Anyone who reads the law, the FCC’s legal analysis and the McDowell/Baker dissents, will see how tortured and inherently self-contradictory the FCC majority’s legal defense of the FCC’s authority is.

  • It is eerily similar to the presumptuous and inherently self-contradictory legal defenses of both the Comcast enforcement decision and the FCC’s Open Internet Order.

And if one reads Verizon’s Notice of Appeal, and the FCC’s data roaming order, which legally depends exclusively on the FCC’s Title III radio license authority, it is pretty clear that the FCC’s data roaming order, unlike the Open Internet Order, will fall under the D.C. Circuit Court of Appeals exclusive jurisdiction to adjudicate matters involving the modification of wireless radio licenses.
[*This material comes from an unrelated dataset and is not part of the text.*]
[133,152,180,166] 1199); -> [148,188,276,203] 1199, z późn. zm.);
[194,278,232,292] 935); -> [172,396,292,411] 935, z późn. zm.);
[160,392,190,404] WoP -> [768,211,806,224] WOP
  • Thus, it is then more likely that the new D.C. Circuit panel that decides the data roaming order will be more likely to respect the precedent already established unanimously by the D.C. Court of Appeals panel in Comcast vs. FCC, i.e. that the FCC does not have unbounded legal authority to regulate broadband services and prices because that would give the FCC the power to de facto legislate, violating the Constitution’s separation of powers doctrine.

For those looking for additional parallels here, the Wiley Rien lawyer, Helgi Walker, that beat the FCC in Comcast vs. FCC, is the same lawyer that will argue for Verizon in both the Data Roaming Order and in the Open Internet Order.

In sum, the FCC’s apparent tactical machinations to delay the publication of the Open Internet rules in order to enjoy de facto industry regulation without affording those affected the due process opportunity to legally challenge the net neutrality regulations, ultimately have backfired on the FCC, because the delay now has most likely reordered the legal sequence of how these cases are decided in a manner that strongly disfavors the FCC.

The law of unintended consequences proves once again, it cuts in very unexpected ways.